HOGE RAAD DER NEDERLANDEN

Nummer21/00270

Zitting 20 september 2022

CONCLUSIE

D.J.M.W. Paridaens

In de zaak

[verdachte] ,

geboren te [geboorteplaats] op [geboortedatum] 1974,

hierna: de verdachte.

Inleiding

  1. De verdachte is bij arrest van 26 januari 2021 door het gerechtshof 's-Hertogenbosch wegens 2 primair "opzettelijk een bij de belastingwet voorziene aangifte onjuist of onvolledig doen, terwijl het feit ertoe strekt dat te weinig belasting wordt geheven, meermalen gepleegd" en 4 subsidiair “overtreding van een voorschrift gesteld bij artikel 40, tweede lid, van de Geneesmiddelenwet, opzettelijk begaan”, veroordeeld tot een gevangenisstraf voor de duur van achttien maanden, waarvan zes maanden voorwaardelijk met een proeftijd van twee jaren, met aftrek van voorarrest.

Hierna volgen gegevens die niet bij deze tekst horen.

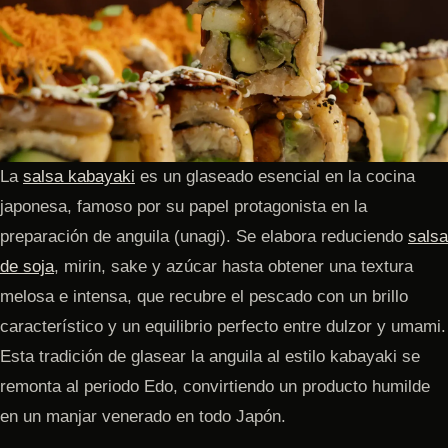
La
salsa kabayaki
es un glaseado esencial en la cocina
japonesa, famoso por su papel protagonista en la
preparación de anguila (unagi). Se elabora reduciendo
salsa
de soja
, mirin, sake y azúcar hasta obtener una textura
melosa e intensa, que recubre el pescado con un brillo
característico y un equilibrio perfecto entre dulzor y umami.
Esta tradición de glasear la anguila al estilo kabayaki se
remonta al periodo Edo, convirtiendo un producto humilde
en un manjar venerado en todo Japón.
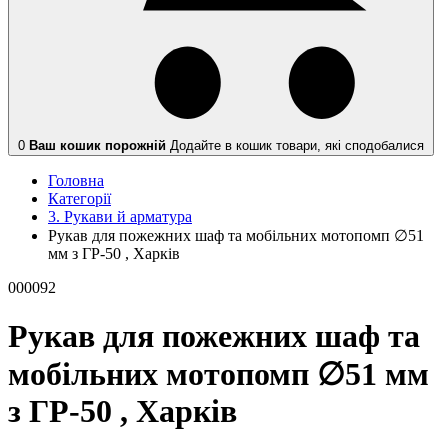
0
Ваш кошик порожній
Додайте в кошик товари, які сподобалися
Головна
Категорії
3. Рукави й арматура
Рукав для пожежних шаф та мобільних мотопомп ∅51
мм з ГР-50 , Харків
000092
Рукав для пожежних шаф та
мобільних мотопомп ∅51 мм
з ГР-50 , Харків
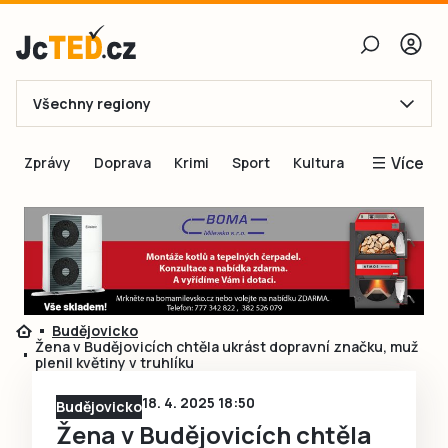
Všechny regiony
E-mail
Více
Zprávy
Doprava
Krimi
Sport
Kultura
Heslo
Blogy
Obnovit heslo
Inspirace
Čtenáři píší
Přihlásit se
Speciální přílohy
Budějovicko
Přihlásit se přes Facebook
Inzerce
Žena v Budějovicích chtěla ukrást dopravní značku, muž
plenil květiny v truhlíku
Ještě nemám účet, chci se
Registrovat
18. 4. 2025 18:50
Budějovicko
Žena v Budějovicích chtěla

  2. Het cassatieberoep is ingesteld namens de verdachte1 en J. Kuijper, advocaat te Amsterdam, heeft vier middelen van cassatie voorgesteld. Ook namens het Openbaar Ministerie is cassatieberoep ingesteld. Dit cassatieberoep is bij akte intrekking cassatie van 18 mei 2021 ingetrokken.

Het eerste middel

3. Het eerste middel richt zich tegen het oordeel van het hof dat de verdachte ten aanzien van feit 2 geen beroep kan doen op de inkeerregeling van art. 69 lid 3 (oud) Algemene wet inzake rijksbelastingen (hierna: AWR) met betrekking tot het doen van onjuiste aangiften omzetbelasting. Dit oordeel zou blijk geven van een onjuiste rechtsopvatting en/of onbegrijpelijk en/of onvoldoende met redenen omkleed zijn en/of het namens de verdachte gevoerde verweer dat het openbaar ministerie niet-ontvankelijk dient te worden verklaard nu alsnog juiste en volledige inlichtingen, gegevens of aanwijzingen zijn verstrekt vóórdat verzoekster wist of redelijkerwijze moest vermoeden dat de Belastingdienst met de onjuistheid of onvolledigheid van de eerder gedane loonbelastingaangiften bekend was, zou zijn verworpen op gronden die deze verwerping niet kunnen dragen.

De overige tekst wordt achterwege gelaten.